## TEXTO DO EXERCÍCIO
_ _ _ _ _ _ _
O País – A verdade como notícia

“Investimento português por milhão de dólares é o que mais cria empregos em Moçambique”

O português Eurico Brilhante Dias, secretário de Estado da Internacionalização, conta-nos sobre o desempenho do investimento português em Moçambique. Acompanhe a seguir a entrevista:

Moçambique atravessa, há sensivelmente dois ou três anos, uma crise económica e financeira profunda, com efeito devastador ao nível das empresas quer nacionais, quer estrangeiras. Portugal é um dos maiores investidores em Moçambique. Neste momento, qual é a fotografia que tem das empresas portuguesas estabelecidas em Moçambique?

As empresas portuguesas em Moçambique estão em muitos sectores, mas sofrem, naturalmente, com as consequências, como qualquer outra empresa que esteja na economia moçambicana. Mas as empresas portuguesas mais resilientes, aquelas que, de facto, têm apostado no mercado moçambicano e no desenvolvimento das suas actividades na economia moçambicana, estão para ficar. Aliás, Portugal definiu sempre o mercado moçambicano como prioridade, e o que muitas delas vislumbram é uma economia moçambicana que tem um conjunto vasto de oportunidades, que vai crescer em 2017 provavelmente mais do que em 2016, e que se prevê que 2018 possa ser um ano melhor, e que por isso é um mercado em que devemos continuar a apostar. E a minha vinda à Moçambique é um sinal claro do governo português, de que o mercado moçambicano é um mercado importante para as empresas portuguesas e queremos continuar a colaborar. O investimento português por milhão de dólares é o que mais cria empregos em Moçambique. Por cada milhão de dólares de investimento português, criam-se 36 postos de trabalho, em comparação com 27 postos de trabalho por cada milhão de dólares investido por outros investidores.

É investimento maioritariamente focado às pequenas e Médias Empresas?

Nós temos um portfólio de empresas que querem estar no mercado moçambicano, muito diferente, porque estão grandes empresas no sector financeiro, no sector de papel, no sector da distribuição, onde alguns dos mais importantes players da economia portuguesa estão a entrar de forma comprometida. Mas depois temos um longo leque de PME que investem aqui, ficam aqui, deixam os resultados e lucros aqui para reinvestir, como por exemplo no sector metalo-mecânico, na área da formação técnica, empresas mistas como é o caso do Instituto Superior de Transportes, que tem empresas de capital português e empresas moçambicanas, e isso faz com que a intensidade de mão-de-obra seja muito superior e isso para nós é importante, porque a melhor forma de investir é criando postos de trabalho e gerar riquezas.
_ _ _ _ _ _ _
## DADOS PARA ANÁLISE
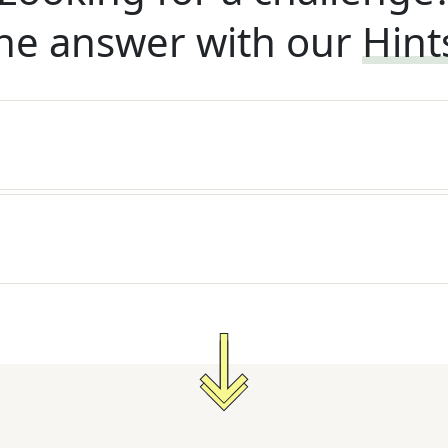
he answer with our
Hint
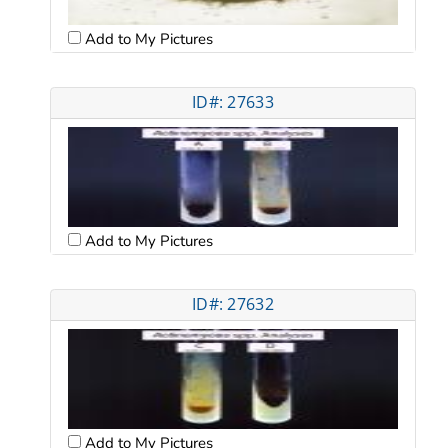
Add to My Pictures
ID#: 27633
Add to My Pictures
ID#: 27632
Add to My Pictures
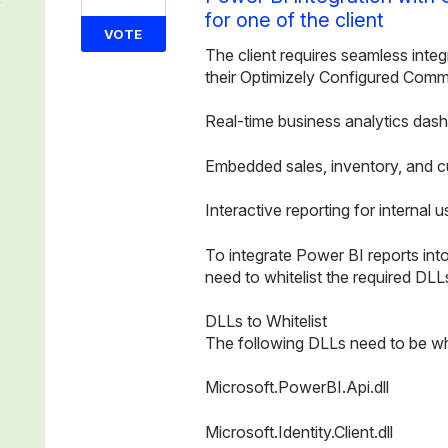
for one of the client
VOTE
The client requires seamless integ
their Optimizely Configured Comme
Real-time business analytics das
Embedded sales, inventory, and c
Interactive reporting for internal u
To integrate Power BI reports in
need to whitelist the required DLL
DLLs to Whitelist
The following DLLs need to be whi
Microsoft.PowerBI.Api.dll
Microsoft.Identity.Client.dll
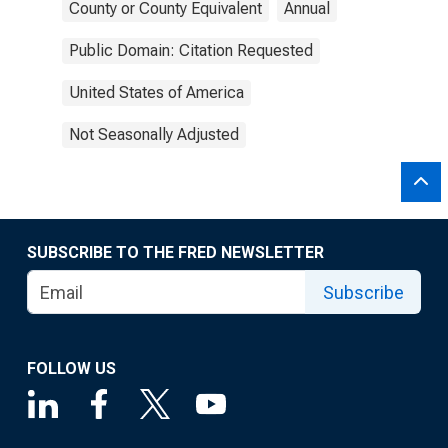
County or County Equivalent
Annual
Public Domain: Citation Requested
United States of America
Not Seasonally Adjusted
SUBSCRIBE TO THE FRED NEWSLETTER
Subscribe
FOLLOW US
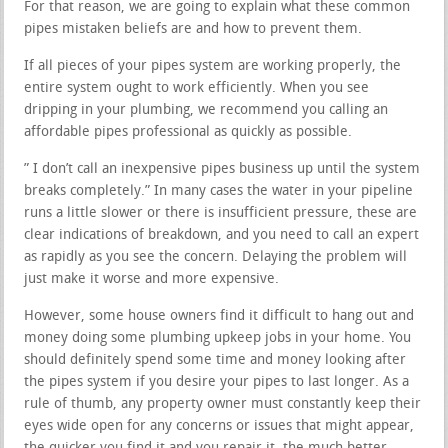
For that reason, we are going to explain what these common
pipes mistaken beliefs are and how to prevent them.
If all pieces of your pipes system are working properly, the
entire system ought to work efficiently. When you see
dripping in your plumbing, we recommend you calling an
affordable pipes professional as quickly as possible.
” I don’t call an inexpensive pipes business up until the system
breaks completely.” In many cases the water in your pipeline
runs a little slower or there is insufficient pressure, these are
clear indications of breakdown, and you need to call an expert
as rapidly as you see the concern. Delaying the problem will
just make it worse and more expensive.
However, some house owners find it difficult to hang out and
money doing some plumbing upkeep jobs in your home. You
should definitely spend some time and money looking after
the pipes system if you desire your pipes to last longer. As a
rule of thumb, any property owner must constantly keep their
eyes wide open for any concerns or issues that might appear,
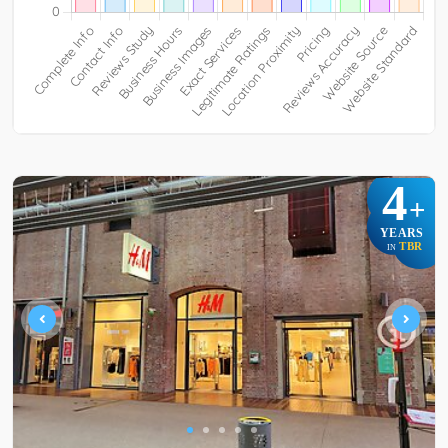
4
+
YEARS
TBR
IN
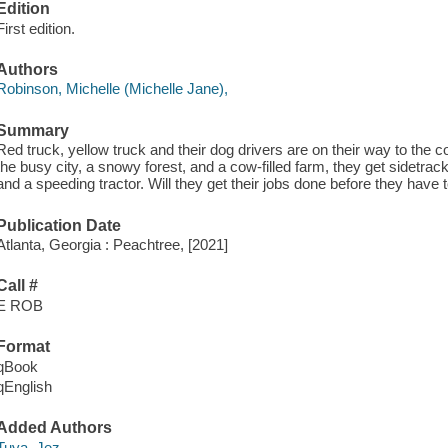
Edition
First edition.
Authors
Robinson, Michelle (Michelle Jane),
Summary
Red truck, yellow truck and their dog drivers are on their way to the c
the busy city, a snowy forest, and a cow-filled farm, they get sidetrac
and a speeding tractor. Will they get their jobs done before they have to
Publication Date
Atlanta, Georgia : Peachtree, [2021]
Call #
E ROB
Format
qBook
qEnglish
Added Authors
Tuya, Jez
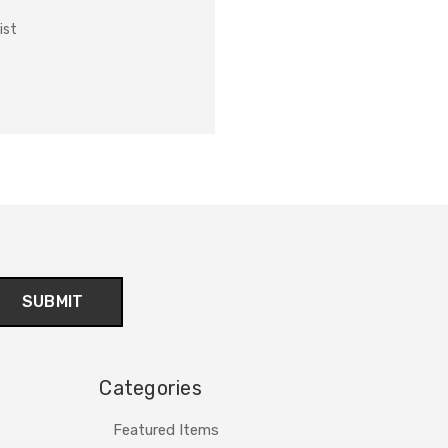
ist
Categories
Featured Items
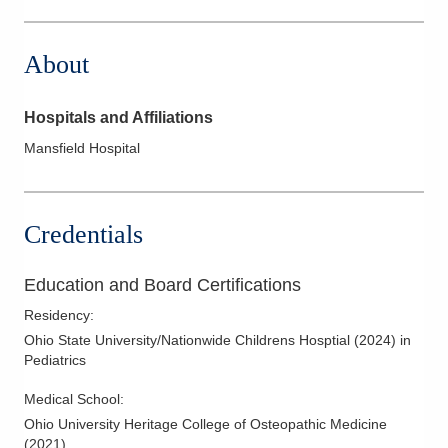
1330 Coshocton Ave
Mount Vernon
,
OH
43050
About
(740) 393-9000
Directions
Hospitals and Affiliations
Mansfield Hospital
Credentials
Education and Board Certifications
Residency
:
Ohio State University/Nationwide Childrens Hosptial
(
2024
)
in
Pediatrics
Medical School
:
Ohio University Heritage College of Osteopathic Medicine
(
2021
)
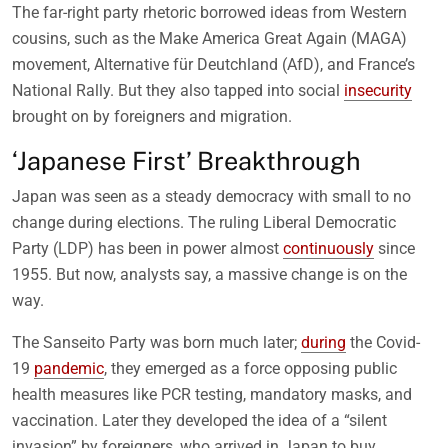
The far-right party rhetoric borrowed ideas from Western
cousins, such as the Make America Great Again (MAGA)
movement, Alternative für Deutchland (AfD), and France’s
National Rally. But they also tapped into social
insecurity
brought on by foreigners and migration.
‘Japanese First’ Breakthrough
Japan was seen as a steady democracy with small to no
change during elections. The ruling Liberal Democratic
Party (LDP) has been in power almost
continuously
since
1955. But now, analysts say, a massive change is on the
way.
The Sanseito Party was born much later;
during
the Covid-
19
pandemic
, they emerged as a force opposing public
health measures like PCR testing, mandatory masks, and
vaccination. Later they developed the idea of a “silent
invasion” by foreigners, who arrived in Japan to buy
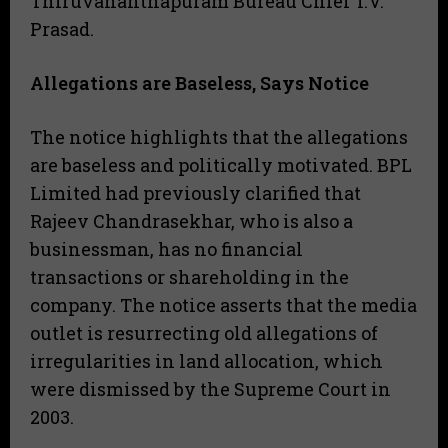
Thiruvananthapuram Bureau Chief T.V.
Prasad.
Allegations are Baseless, Says Notice
​The notice highlights that the allegations
are baseless and politically motivated. BPL
Limited had previously clarified that
Rajeev Chandrasekhar, who is also a
businessman, has no financial
transactions or shareholding in the
company. The notice asserts that the media
outlet is resurrecting old allegations of
irregularities in land allocation, which
were dismissed by the Supreme Court in
2003.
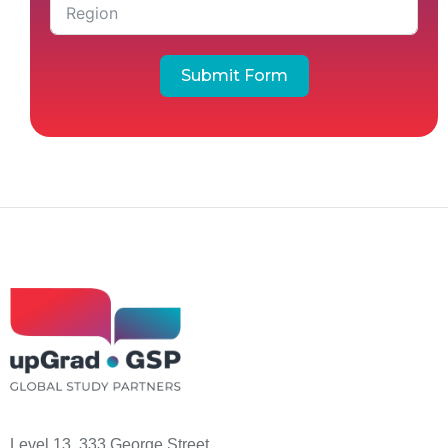
Submit Form
Level 13, 333 George Street,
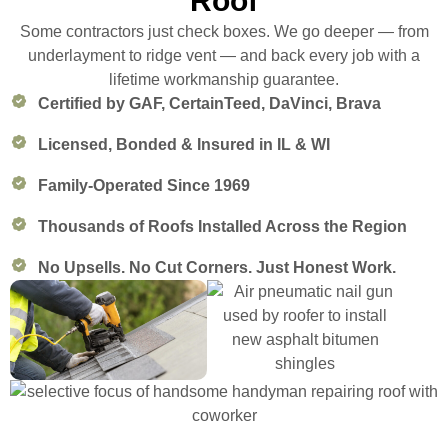
Roof
Some contractors just check boxes. We go deeper — from
underlayment to ridge vent — and back every job with a
lifetime workmanship guarantee.
Certified by GAF, CertainTeed, DaVinci, Brava
Licensed, Bonded & Insured in IL & WI
Family-Operated Since 1969
Thousands of Roofs Installed Across the Region
No Upsells. No Cut Corners. Just Honest Work.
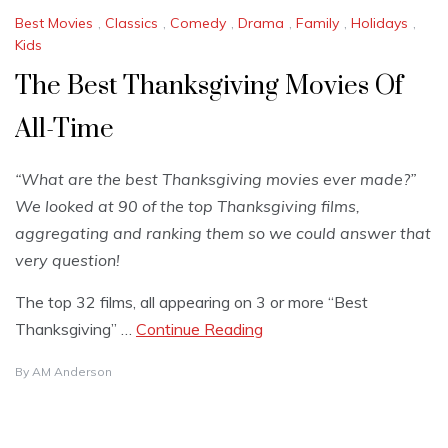
Best Movies
,
Classics
,
Comedy
,
Drama
,
Family
,
Holidays
,
Kids
The Best Thanksgiving Movies Of
All-Time
“What are the best Thanksgiving movies ever made?”
We looked at 90 of the top Thanksgiving films,
aggregating and ranking them so we could answer that
very question!
The top 32 films, all appearing on 3 or more “Best
Thanksgiving” …
Continue Reading
By
AM Anderson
_ _ _ _ _ _ _
## ENUNCIADO DA TAREFA
De acordo com o texto do exercício, quantos postos de trabalho são criados em Moçambique por cada milhão de dólares de investimento português? As entradas não têm qualquer relação com o texto do exercício.

## RESOLUÇÃO DO EXERCÍCIO
São criados 36 postos de trabalho.